I do handle a lot of health data in AWS, so I do have a lot more comments on security, but I don’t want to confuse you even more.

@suthagar23, can you load balance OpenMRS at all? I thought only single node installations were possible…

cintiadr · August 23, 2018, 12:03pm

I find this one less confusing than AWS ones: https://www.ec2instances.info/

Usually, new generations are supposedly better than older ones. So, M5 are newer and cheaper than M4. A T3 is better than a T2.

That said, sometimes the older generation is cheaper.

isears · August 23, 2018, 12:30pm

@cintiadr would love to hear your comments about security w/regards to AWS + OpenMRS. Is there a confluence page that documents any of this?

cintiadr · August 23, 2018, 12:47pm

I don’t think we have that.

Darius created Playing around with OpenMRS in the cloud , but it was Google Cloud.

OpenMRS is a pretty standard java application, it’s not particularly special from the OPS point of view (as far as I can see it). What makes is very special is the type of data it’s holding - it’s health data, which is probably the most dangerous type of data we can handle.

But security is done in the very same way as any other sensitive application in AWS.
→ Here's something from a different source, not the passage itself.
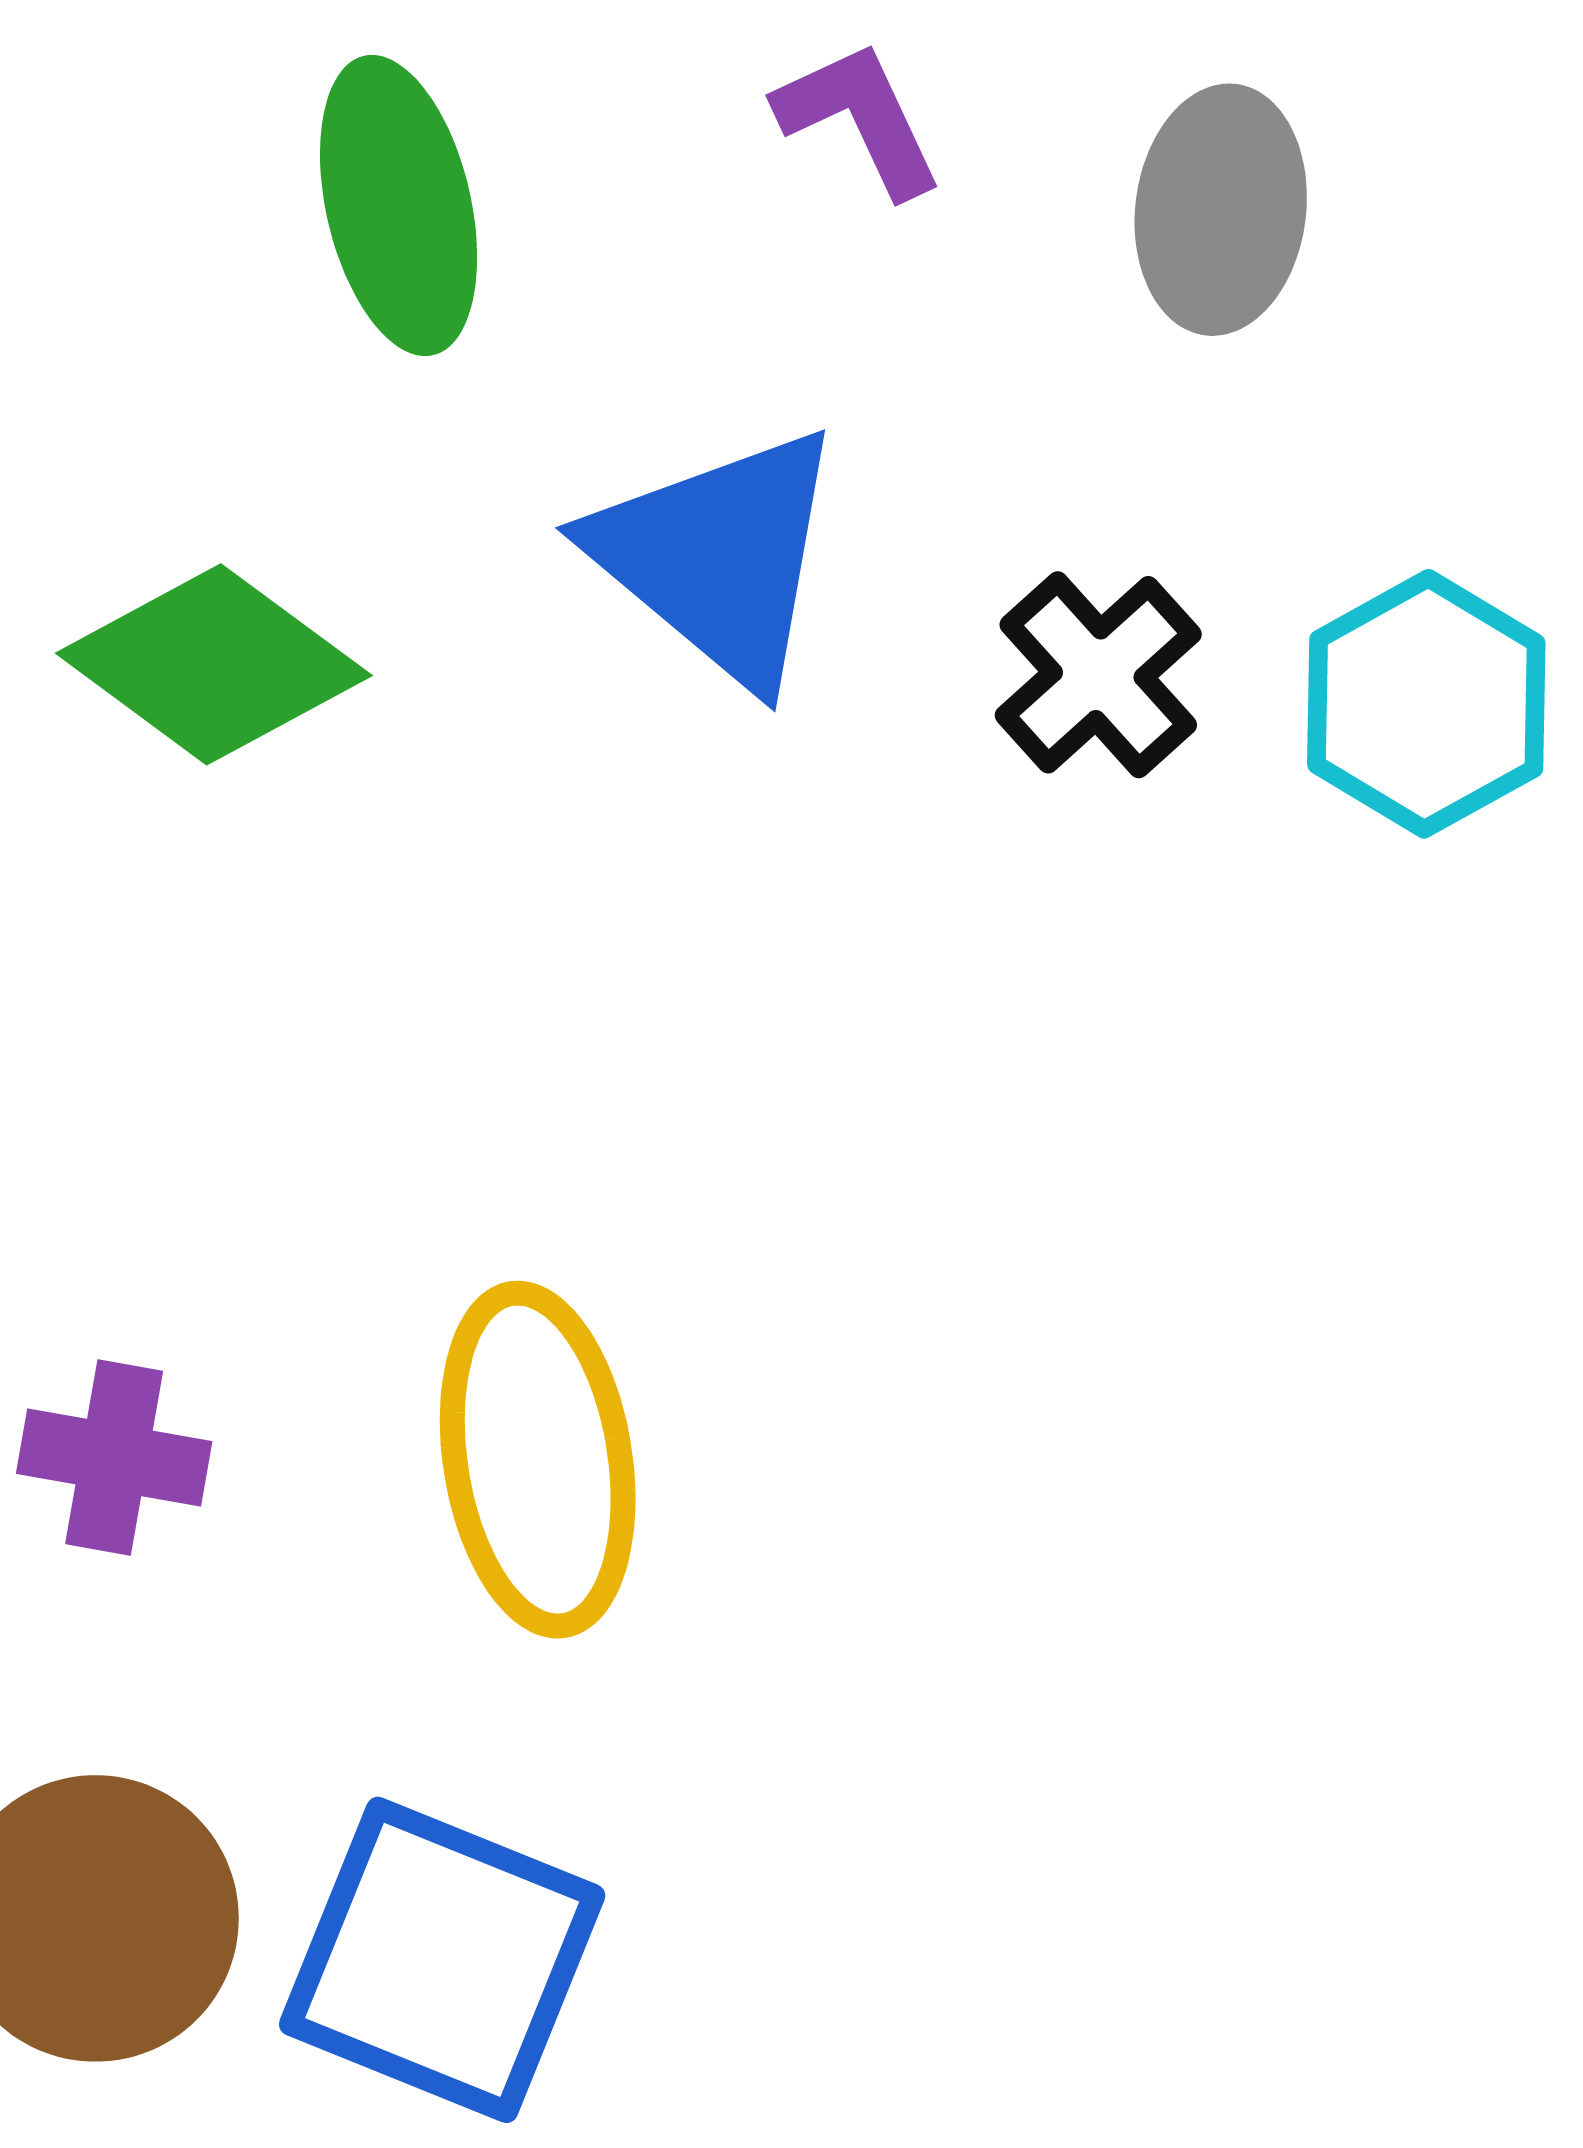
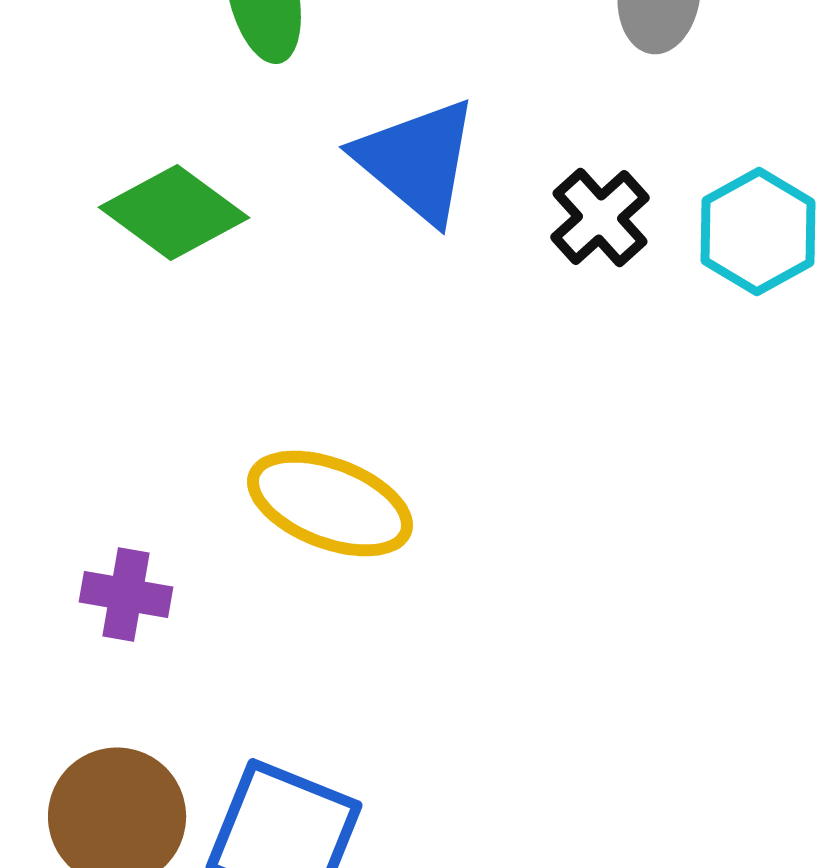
yellow ellipse: (538, 1460) -> (330, 504), moved, turned -60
We are talking here about encryption at rest everywhere (encryption - via KMS - to EBS, databases, S3 buckets, EFS) and encryption in transit (TLS in all places). Security groups need to be pretty restrict (only allow 443, for example), and you can apply security on the network level too (NACL rules), and enable logs for network (flowlog). You can enable Guardduty to try to find any weird behaviour. Your S3 bucket policies should be very strict, also your AWS console should be strict and with MFA.

Ideally your operational system is hardened (let’s say, with CIS benchmark or SELinux) and regularly patched. You should have audit logs and centralised logs. Access to machines should be controlled, secure and auditable.

If you want to protect your system from DDoS attacks and other threats (like SQL injection), you can add a Cloudfront + WAF in front of your application. It’s nice as well to do IP whitelist here if desired. Other possibility is setting up a VPN tunnel between the place which should access the application and the AWS VPC; so the application is not publicly accessible.

But sure, everything has a cost.

mksd · August 23, 2018, 4:46pm

A lot has been said here so I will just add a very short contribution: t2.medium

That’s ignoring the newest T3 and giving a middle ground for production use. If you face a typical workload in the realm of “usual” OpenMRS implementations, then that’s your default to sleep tight at night.

If you don’t reserve it, that is about $42 monthly.